### [Records provided]

★ ★ ★ ★ ★ ★ ★

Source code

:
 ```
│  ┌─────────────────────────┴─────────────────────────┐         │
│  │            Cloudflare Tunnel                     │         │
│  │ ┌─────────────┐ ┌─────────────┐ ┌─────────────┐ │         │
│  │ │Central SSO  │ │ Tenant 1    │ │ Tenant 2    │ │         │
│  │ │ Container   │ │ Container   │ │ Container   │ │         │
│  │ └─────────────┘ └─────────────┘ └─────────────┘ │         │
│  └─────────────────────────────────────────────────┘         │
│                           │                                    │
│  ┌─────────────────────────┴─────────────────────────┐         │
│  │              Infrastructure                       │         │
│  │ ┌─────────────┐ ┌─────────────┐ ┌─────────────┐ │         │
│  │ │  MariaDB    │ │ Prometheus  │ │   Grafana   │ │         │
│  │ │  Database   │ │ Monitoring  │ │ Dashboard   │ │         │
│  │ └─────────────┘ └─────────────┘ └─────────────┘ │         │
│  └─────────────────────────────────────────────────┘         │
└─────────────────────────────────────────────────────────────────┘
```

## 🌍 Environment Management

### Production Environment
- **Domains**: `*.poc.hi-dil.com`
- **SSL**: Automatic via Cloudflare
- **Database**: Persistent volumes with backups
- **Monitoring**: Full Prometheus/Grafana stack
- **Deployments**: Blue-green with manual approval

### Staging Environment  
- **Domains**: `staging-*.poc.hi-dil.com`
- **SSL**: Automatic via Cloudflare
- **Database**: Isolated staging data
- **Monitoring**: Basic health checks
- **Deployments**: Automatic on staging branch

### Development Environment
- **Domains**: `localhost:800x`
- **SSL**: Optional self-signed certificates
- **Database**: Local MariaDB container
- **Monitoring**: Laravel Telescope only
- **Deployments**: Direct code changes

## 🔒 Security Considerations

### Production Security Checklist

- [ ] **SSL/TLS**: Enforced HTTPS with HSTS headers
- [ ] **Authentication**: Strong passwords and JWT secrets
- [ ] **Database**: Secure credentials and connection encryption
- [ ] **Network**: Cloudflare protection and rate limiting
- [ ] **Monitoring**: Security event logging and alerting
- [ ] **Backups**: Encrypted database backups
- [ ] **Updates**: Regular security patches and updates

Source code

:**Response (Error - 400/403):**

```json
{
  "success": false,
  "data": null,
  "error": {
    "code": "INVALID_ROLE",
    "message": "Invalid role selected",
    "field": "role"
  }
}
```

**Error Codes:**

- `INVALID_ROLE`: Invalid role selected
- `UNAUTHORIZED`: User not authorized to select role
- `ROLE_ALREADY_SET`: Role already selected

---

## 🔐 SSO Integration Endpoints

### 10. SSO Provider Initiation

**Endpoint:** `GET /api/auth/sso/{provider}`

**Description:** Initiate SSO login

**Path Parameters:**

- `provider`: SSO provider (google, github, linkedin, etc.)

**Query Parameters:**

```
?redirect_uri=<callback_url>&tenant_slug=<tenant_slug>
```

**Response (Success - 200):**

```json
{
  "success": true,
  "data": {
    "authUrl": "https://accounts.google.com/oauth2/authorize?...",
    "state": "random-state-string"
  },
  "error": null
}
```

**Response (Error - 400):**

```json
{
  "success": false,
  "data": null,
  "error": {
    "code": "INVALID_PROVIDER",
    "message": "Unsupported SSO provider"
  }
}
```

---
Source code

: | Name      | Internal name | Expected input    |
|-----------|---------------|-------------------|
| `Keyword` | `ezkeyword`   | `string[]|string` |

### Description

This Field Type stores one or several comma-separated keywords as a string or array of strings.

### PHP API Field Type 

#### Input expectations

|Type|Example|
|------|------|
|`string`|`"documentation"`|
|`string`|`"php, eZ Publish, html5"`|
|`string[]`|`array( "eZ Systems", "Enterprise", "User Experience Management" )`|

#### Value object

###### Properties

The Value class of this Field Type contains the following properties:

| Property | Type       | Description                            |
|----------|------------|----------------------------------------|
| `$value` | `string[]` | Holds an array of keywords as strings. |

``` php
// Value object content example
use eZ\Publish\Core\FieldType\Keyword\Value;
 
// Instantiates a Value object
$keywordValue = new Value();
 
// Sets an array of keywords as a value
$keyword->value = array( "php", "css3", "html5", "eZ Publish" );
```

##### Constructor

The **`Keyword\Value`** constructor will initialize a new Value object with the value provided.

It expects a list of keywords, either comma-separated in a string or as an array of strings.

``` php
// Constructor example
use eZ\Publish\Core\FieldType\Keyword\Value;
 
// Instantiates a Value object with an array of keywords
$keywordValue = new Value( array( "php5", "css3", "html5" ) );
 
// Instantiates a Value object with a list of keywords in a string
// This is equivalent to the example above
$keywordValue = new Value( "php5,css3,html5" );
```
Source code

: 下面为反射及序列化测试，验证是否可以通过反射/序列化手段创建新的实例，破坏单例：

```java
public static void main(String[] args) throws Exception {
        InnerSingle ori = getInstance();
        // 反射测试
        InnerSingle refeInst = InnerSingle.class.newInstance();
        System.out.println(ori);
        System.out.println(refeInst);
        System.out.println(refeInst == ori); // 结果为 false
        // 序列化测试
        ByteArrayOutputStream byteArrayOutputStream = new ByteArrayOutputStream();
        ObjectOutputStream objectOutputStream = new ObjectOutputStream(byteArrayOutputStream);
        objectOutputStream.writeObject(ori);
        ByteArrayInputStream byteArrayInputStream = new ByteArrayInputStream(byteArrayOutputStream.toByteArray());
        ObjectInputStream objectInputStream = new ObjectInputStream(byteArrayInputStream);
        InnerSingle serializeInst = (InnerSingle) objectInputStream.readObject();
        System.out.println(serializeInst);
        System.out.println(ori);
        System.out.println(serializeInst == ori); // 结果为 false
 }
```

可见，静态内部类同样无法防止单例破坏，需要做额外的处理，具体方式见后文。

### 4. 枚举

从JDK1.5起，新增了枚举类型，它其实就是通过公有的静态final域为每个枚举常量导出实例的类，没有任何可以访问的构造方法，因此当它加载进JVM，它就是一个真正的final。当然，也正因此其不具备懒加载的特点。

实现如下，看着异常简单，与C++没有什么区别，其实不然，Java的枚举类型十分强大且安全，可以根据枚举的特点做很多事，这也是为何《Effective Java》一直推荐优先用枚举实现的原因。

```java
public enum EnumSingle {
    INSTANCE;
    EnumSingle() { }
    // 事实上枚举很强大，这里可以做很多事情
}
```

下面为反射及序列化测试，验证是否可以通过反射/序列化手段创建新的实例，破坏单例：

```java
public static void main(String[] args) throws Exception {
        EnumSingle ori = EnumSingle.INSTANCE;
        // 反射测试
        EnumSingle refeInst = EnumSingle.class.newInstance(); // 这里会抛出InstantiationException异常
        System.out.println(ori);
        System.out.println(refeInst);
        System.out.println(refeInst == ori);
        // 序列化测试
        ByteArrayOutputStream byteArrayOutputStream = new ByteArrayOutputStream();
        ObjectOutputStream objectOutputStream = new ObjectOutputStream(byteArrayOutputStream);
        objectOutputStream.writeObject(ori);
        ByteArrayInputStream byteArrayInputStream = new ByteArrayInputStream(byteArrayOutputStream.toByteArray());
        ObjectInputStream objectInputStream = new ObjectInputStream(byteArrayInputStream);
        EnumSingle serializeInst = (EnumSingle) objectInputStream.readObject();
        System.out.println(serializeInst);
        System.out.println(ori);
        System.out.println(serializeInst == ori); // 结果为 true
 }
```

★ ★ ★ ★ ★ ★ ★

### [About this task]
Quote the listing in full, please, keeping every line exact.

### [Response area]
Source code

:
 ```
│  ┌─────────────────────────┴─────────────────────────┐         │
│  │            Cloudflare Tunnel                     │         │
│  │ ┌─────────────┐ ┌─────────────┐ ┌─────────────┐ │         │
│  │ │Central SSO  │ │ Tenant 1    │ │ Tenant 2    │ │         │
│  │ │ Container   │ │ Container   │ │ Container   │ │         │
│  │ └─────────────┘ └─────────────┘ └─────────────┘ │         │
│  └─────────────────────────────────────────────────┘         │
│                           │                                    │
│  ┌─────────────────────────┴─────────────────────────┐         │
│  │              Infrastructure                       │         │
│  │ ┌─────────────┐ ┌─────────────┐ ┌─────────────┐ │         │
│  │ │  MariaDB    │ │ Prometheus  │ │   Grafana   │ │         │
│  │ │  Database   │ │ Monitoring  │ │ Dashboard   │ │         │
│  │ └─────────────┘ └─────────────┘ └─────────────┘ │         │
│  └─────────────────────────────────────────────────┘         │
└─────────────────────────────────────────────────────────────────┘
```

## 🌍 Environment Management

### Production Environment
- **Domains**: `*.poc.hi-dil.com`
- **SSL**: Automatic via Cloudflare
- **Database**: Persistent volumes with backups
- **Monitoring**: Full Prometheus/Grafana stack
- **Deployments**: Blue-green with manual approval

### Staging Environment  
- **Domains**: `staging-*.poc.hi-dil.com`
- **SSL**: Automatic via Cloudflare
- **Database**: Isolated staging data
- **Monitoring**: Basic health checks
- **Deployments**: Automatic on staging branch

### Development Environment
- **Domains**: `localhost:800x`
- **SSL**: Optional self-signed certificates
- **Database**: Local MariaDB container
- **Monitoring**: Laravel Telescope only
- **Deployments**: Direct code changes

## 🔒 Security Considerations

### Production Security Checklist

- [ ] **SSL/TLS**: Enforced HTTPS with HSTS headers
- [ ] **Authentication**: Strong passwords and JWT secrets
- [ ] **Database**: Secure credentials and connection encryption
- [ ] **Network**: Cloudflare protection and rate limiting
- [ ] **Monitoring**: Security event logging and alerting
- [ ] **Backups**: Encrypted database backups
- [ ] **Updates**: Regular security patches and updates

Source code

:**Response (Error - 400/403):**

```json
{
  "success": false,
  "data": null,
  "error": {
    "code": "INVALID_ROLE",
    "message": "Invalid role selected",
    "field": "role"
  }
}
```

**Error Codes:**

- `INVALID_ROLE`: Invalid role selected
- `UNAUTHORIZED`: User not authorized to select role
- `ROLE_ALREADY_SET`: Role already selected

---

## 🔐 SSO Integration Endpoints

### 10. SSO Provider Initiation

**Endpoint:** `GET /api/auth/sso/{provider}`

**Description:** Initiate SSO login

**Path Parameters:**

- `provider`: SSO provider (google, github, linkedin, etc.)

**Query Parameters:**

```
?redirect_uri=<callback_url>&tenant_slug=<tenant_slug>
```

**Response (Success - 200):**

```json
{
  "success": true,
  "data": {
    "authUrl": "https://accounts.google.com/oauth2/authorize?...",
    "state": "random-state-string"
  },
  "error": null
}
```

**Response (Error - 400):**

```json
{
  "success": false,
  "data": null,
  "error": {
    "code": "INVALID_PROVIDER",
    "message": "Unsupported SSO provider"
  }
}
```

---
Source code

: | Name      | Internal name | Expected input    |
|-----------|---------------|-------------------|
| `Keyword` | `ezkeyword`   | `string[]|string` |

### Description

This Field Type stores one or several comma-separated keywords as a string or array of strings.

### PHP API Field Type 

#### Input expectations

|Type|Example|
|------|------|
|`string`|`"documentation"`|
|`string`|`"php, eZ Publish, html5"`|
|`string[]`|`array( "eZ Systems", "Enterprise", "User Experience Management" )`|

#### Value object

###### Properties

The Value class of this Field Type contains the following properties:

| Property | Type       | Description                            |
|----------|------------|----------------------------------------|
| `$value` | `string[]` | Holds an array of keywords as strings. |

``` php
// Value object content example
use eZ\Publish\Core\FieldType\Keyword\Value;
 
// Instantiates a Value object
$keywordValue = new Value();
 
// Sets an array of keywords as a value
$keyword->value = array( "php", "css3", "html5", "eZ Publish" );
```

##### Constructor

The **`Keyword\Value`** constructor will initialize a new Value object with the value provided.

It expects a list of keywords, either comma-separated in a string or as an array of strings.

``` php
// Constructor example
use eZ\Publish\Core\FieldType\Keyword\Value;
 
// Instantiates a Value object with an array of keywords
$keywordValue = new Value( array( "php5", "css3", "html5" ) );
 
// Instantiates a Value object with a list of keywords in a string
// This is equivalent to the example above
$keywordValue = new Value( "php5,css3,html5" );
```
Source code

: 下面为反射及序列化测试，验证是否可以通过反射/序列化手段创建新的实例，破坏单例：

```java
public static void main(String[] args) throws Exception {
        InnerSingle ori = getInstance();
        // 反射测试
        InnerSingle refeInst = InnerSingle.class.newInstance();
        System.out.println(ori);
        System.out.println(refeInst);
        System.out.println(refeInst == ori); // 结果为 false
        // 序列化测试
        ByteArrayOutputStream byteArrayOutputStream = new ByteArrayOutputStream();
        ObjectOutputStream objectOutputStream = new ObjectOutputStream(byteArrayOutputStream);
        objectOutputStream.writeObject(ori);
        ByteArrayInputStream byteArrayInputStream = new ByteArrayInputStream(byteArrayOutputStream.toByteArray());
        ObjectInputStream objectInputStream = new ObjectInputStream(byteArrayInputStream);
        InnerSingle serializeInst = (InnerSingle) objectInputStream.readObject();
        System.out.println(serializeInst);
        System.out.println(ori);
        System.out.println(serializeInst == ori); // 结果为 false
 }
```

可见，静态内部类同样无法防止单例破坏，需要做额外的处理，具体方式见后文。

### 4. 枚举

从JDK1.5起，新增了枚举类型，它其实就是通过公有的静态final域为每个枚举常量导出实例的类，没有任何可以访问的构造方法，因此当它加载进JVM，它就是一个真正的final。当然，也正因此其不具备懒加载的特点。

实现如下，看着异常简单，与C++没有什么区别，其实不然，Java的枚举类型十分强大且安全，可以根据枚举的特点做很多事，这也是为何《Effective Java》一直推荐优先用枚举实现的原因。

```java
public enum EnumSingle {
    INSTANCE;
    EnumSingle() { }
    // 事实上枚举很强大，这里可以做很多事情
}
```

下面为反射及序列化测试，验证是否可以通过反射/序列化手段创建新的实例，破坏单例：

```java
public static void main(String[] args) throws Exception {
        EnumSingle ori = EnumSingle.INSTANCE;
        // 反射测试
        EnumSingle refeInst = EnumSingle.class.newInstance(); // 这里会抛出InstantiationException异常
        System.out.println(ori);
        System.out.println(refeInst);
        System.out.println(refeInst == ori);
        // 序列化测试
        ByteArrayOutputStream byteArrayOutputStream = new ByteArrayOutputStream();
        ObjectOutputStream objectOutputStream = new ObjectOutputStream(byteArrayOutputStream);
        objectOutputStream.writeObject(ori);
        ByteArrayInputStream byteArrayInputStream = new ByteArrayInputStream(byteArrayOutputStream.toByteArray());
        ObjectInputStream objectInputStream = new ObjectInputStream(byteArrayInputStream);
        EnumSingle serializeInst = (EnumSingle) objectInputStream.readObject();
        System.out.println(serializeInst);
        System.out.println(ori);
        System.out.println(serializeInst == ori); // 结果为 true
 }
```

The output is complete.